Не он один оказался замешанным в это дело. Его депеши открыли императрице глаза на участие принцессы Цербстской в неудавшейся интриге. Она оказалась в роли шпиона Пруссии и Франции при русском дворе, дающего советы Шетарди и Мардефельду, тайно переписывающегося с Фридрихом. Вот что обозначала загадочная сцена в Троицкой лавре!
Принцесса Цербстская отделалась лишь испугом, горькими истинами, которые ей пришлось выслушать от Елизаветы, и безвозвратной потерей не только того влияния, которое она мечтала приобрести при дворе, – тайные пружины его она только начинала постигать, – но и того, на которое она имела право рассчитывать. «Имя принцессы Цербстской», пишет год спустя преемник Шетарди д’Альон, – часто встречалось в перехваченных письмах маркиза де ла Шетарди. С тех пор императрица чувствует к ней сильную неприязнь… Для нее лучше всего было бы вернуться в Германию». Она так и сделала, но сперва ей удалось присутствовать при единственной победе, на которую она могла рассчитывать под этим небом, ставшим для нее столь немилостивым, – и той именно, которую она до того упустила из виду, что чуть ее не погубила.

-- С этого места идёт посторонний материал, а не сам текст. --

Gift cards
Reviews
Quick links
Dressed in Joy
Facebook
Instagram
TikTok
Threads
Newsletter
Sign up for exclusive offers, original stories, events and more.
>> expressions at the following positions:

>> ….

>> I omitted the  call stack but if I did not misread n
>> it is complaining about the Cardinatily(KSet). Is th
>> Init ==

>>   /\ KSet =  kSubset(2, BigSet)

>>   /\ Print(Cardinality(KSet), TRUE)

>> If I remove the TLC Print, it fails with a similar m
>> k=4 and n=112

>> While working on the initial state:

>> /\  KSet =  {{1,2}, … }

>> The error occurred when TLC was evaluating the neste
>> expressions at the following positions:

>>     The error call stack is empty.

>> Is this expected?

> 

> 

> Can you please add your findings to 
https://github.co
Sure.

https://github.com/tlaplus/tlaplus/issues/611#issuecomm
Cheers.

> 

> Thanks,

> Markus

Личность Фигхен вышла чистой из этого кризиса. Наоборот, с этой минуты победа ее не подлежит сомнению, и брак с великим князем становится делом окончательно решенным, как будто ее невинность заставила ее противников и политических врагов сложить оружие. Оставалось решить еще один щекотливый вопрос – о торжественном принятии принцессы Софии в лоно православной церкви. Принцесса Цербстская последовала по мере возможности советам своего мужа. Она употребила все усилия, чтобы отстоять свою веру и веру своей дочери. Она даже осведомилась, не может ли прецедент супруги царевича Алексея, оставшейся лютеранкой, послужить на пользу Фигхен. Но все ее попытки в этом направлении остались бесплодными. Она, однако, скрасила свое сообщение об этом набожному Христиану-Августу некоторыми утешительными рассуждениями. Она просмотрела с Симеоном Тодорским весь православный символ веры, тщательно сравнила его с лютеранским вероисповеданием и пришла к убеждению, что между обеими религиями нет коренного различия. Фигхен же еще скорее поняла, что она может спастись и в православной вере. Гейнекций, очевидно, ошибался, а Мефодий во всем сходился с Лютером. Аргументы Симеона Тодорского оказались неопровержимыми. Этот архимандрит был очень ловок. Он много путешествовал и учился в университете в Галле. Христиан-Август, однако, поддался не сразу. «Добрый принц Цербстский, – писал впоследствии Фридрих, – упорствовал… На все мои убеждения он отвечал только: „Моя дочь не будет православной“. К счастью, в Берлине нашелся другой Симеон Тодорский. „Один пастор, – пишет Фридрих, – которого мне удалось привлечь на свою сторону… согласился убедить его, что православная вера похожа на лютеранскую. С тех пор он все повторял: «Лютеранско-греческая, греко-лютеранская – это одно и то же“. В июне месяце курьер, отправленный Елизаветой, привез официальное разрешение принца на брак принцессы Софии и ее обращение в православную веру. Добрый принц Христиан-Август писал, что видит перст Божий (eine Führung Gottes) в обстоятельствах, продиктовавших ему его решение.
Публичное исповедание веры было назначено на 28 июня, а обручение на 29 июня, день св. апостолов Петра и Павла. Близость этого обряда волновала Фигхен. Письма, в большом количестве получаемые ею от родных из Германии, не способствовали ее успокоению. Можно себе представить, какие обильные и разнородные комментарии вызвала столь неожиданная судьба маленькой принцессы в среде, в которой она жила до тех пор! Общий характер их не был благожелательным. Может быть, к опасениям, внушаемым, по-видимому, лишь нужной заботливостью, примешивалась и некоторая доля зависти. Припоминалась печальная судьба несчастной Шарлотты Брауншвейгской, супруги Алексея, покинутой мужем, забытой царем. Вообще, далекая Россия не сыграла ли роковой роли в истории всей этой немецкой семьи, также думавшей найти в ней прекрасную и великую будущность? Все это было изложено в длинных, путанных фразах немецким жаргоном, пестревшим французскими словами, в которых Фигхен подмечала гораздо больше досады, чем искренней тревоги. Но они, однако же, заставляли ее дрожать каждый раз, как она устремляла тревожный взор в загадочное будущее.